La période de préfiguration permet de gérer cette évolution dans le temps, en attendant que les conséquences de la réforme territoriale aient été tirées par les collectivités territoriales, ce qui est prévu pour la fin 2016, et ce qui permet, si des dispositions spécifiques devaient être prises pour le renouvellement du conseil d’administration de la caisse départementale en 2017, qu’elles puissent l’être.
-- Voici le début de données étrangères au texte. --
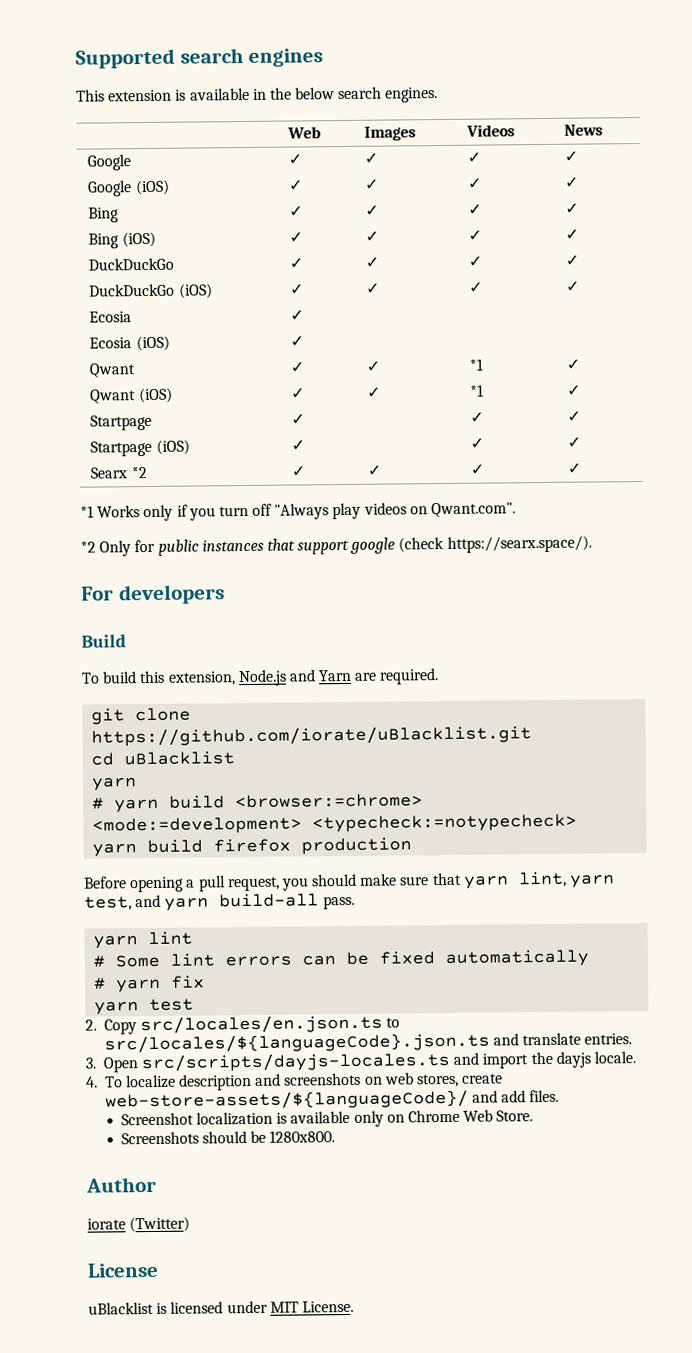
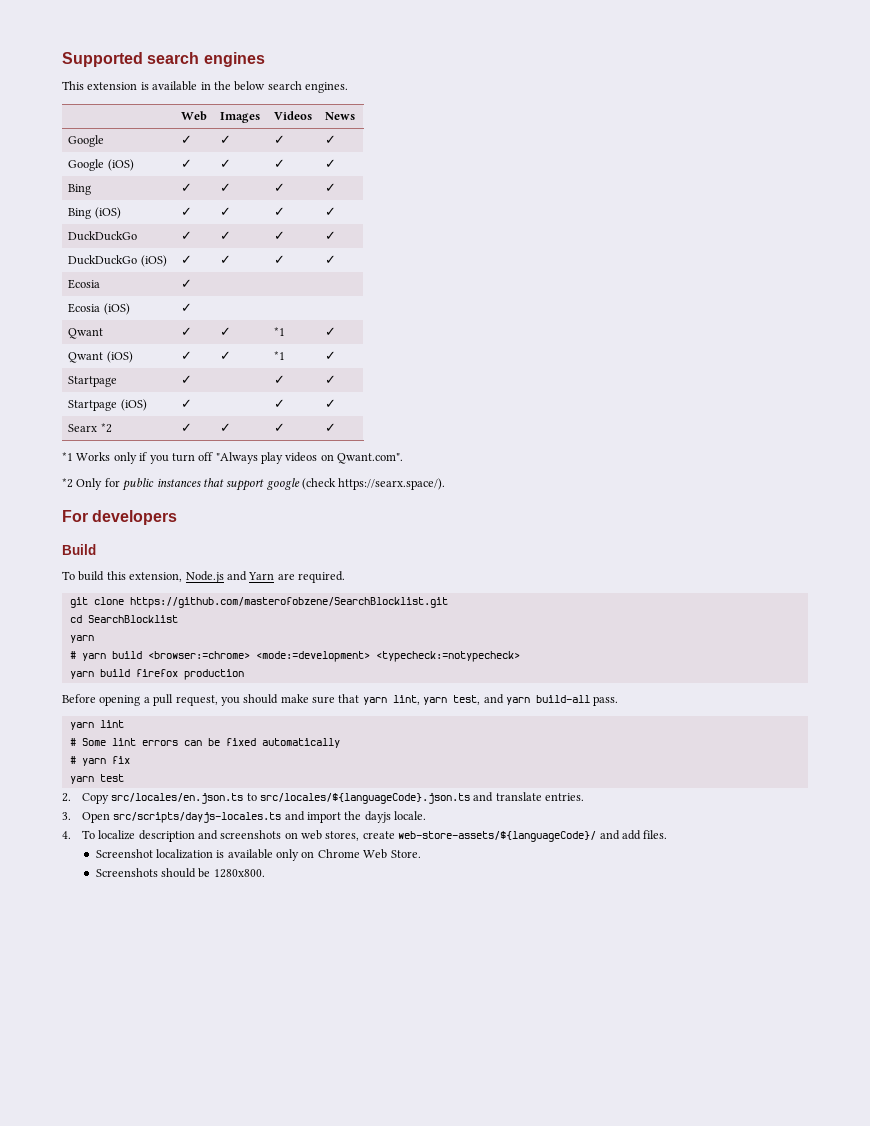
[91,725,533,747] https://github.com/iorate/uBlacklist.git -> [129,597,448,608] https://github.com/masterofobzene/SearchBlocklist.git
[124,751,236,766] uBlacklist -> [87,615,178,623] SearchBlocklist
[86,1176,157,1193] [87,1216,191,1233] [87,1262,159,1278] [88,1300,354,1315] // Author // iorate (Twitter) // License // uBlacklist is licensed under MIT License. -> (265, 873) none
C’est ce qui a été expliqué aux deux conseils d’administration lors de la rencontre que nous avons eu avec eux le 20 janvier, Jean-Louis Deroussen et moi. On voit par-là que le procès en sorcellerie jacobine et technocratique qui m’est fait est loin de la réalité de cette préfiguration, mais reflète juste, de la part de ceux qui l’instruisent, un attachement fétichiste au passé, sans donner les moyens à la Caf de Bayonne, comme à celle de Pau, de se préparer à l’avenir. Autrement dit, la Caf de Bayonne ne va pas disparaître, elle va participer à la création de la Caf des Pyrénées Atlantiques, qui contribuera à la mise en oeuvre sur l’ensemble du département, et notamment au pays basque, des politiques publiques confiées à la Branche famille de la Sécurité sociale.

 

 

2 commentaires

  • Désolé d’apprendre que vous avez envoyé uen réponse à mon article et que je ne l’aurai pas publiée
    Elle a du passer ans le très nombreux spams qui encombrent et parfois me font commettre des erreurs
    Je vous assure que si vous me renvoyez votre réponse elle sera publiée
    Avec mes excuses pour de dysfonctionnement

    • Merci à Michel Abhervé d’avoir publié ma réponse avec un lien avec ce papier sur son blogue et d’avoir de surcroît présenté ses excuses, ce qui d’ailleurs ne s’imposait pas puisque visiblement ma première réponse a été spamée.
      En revanche Jean-Philippe Ségot de la « Semaine du Pays Basque » (qui au passage, et contrairement à Sud-Ouest, n’a jamais cherché à me joindre ou à me rencontrer, encore un bel exemple de déontologie journalistique !) à récidivé dans la médisance et dans l’injure en publiant sur son site internet et sur sa page Facebook une version légèrement modifiée de l’article de dénonciation supposé révéler ma vraie nature http://www.lasemainedupaysbasque.fr/2015/03/19/30768-lenoir-tartuffe-itineraire-d-un-directeur-de-la-cnaf. Évidemment en ne répondant en rien sur le fonds, mais en cherchant à stimuler les réflexes « antisystéme » et poujadiste (c’est d’ailleurs à ce jour la teneur du seul commentaire posté sous l’article).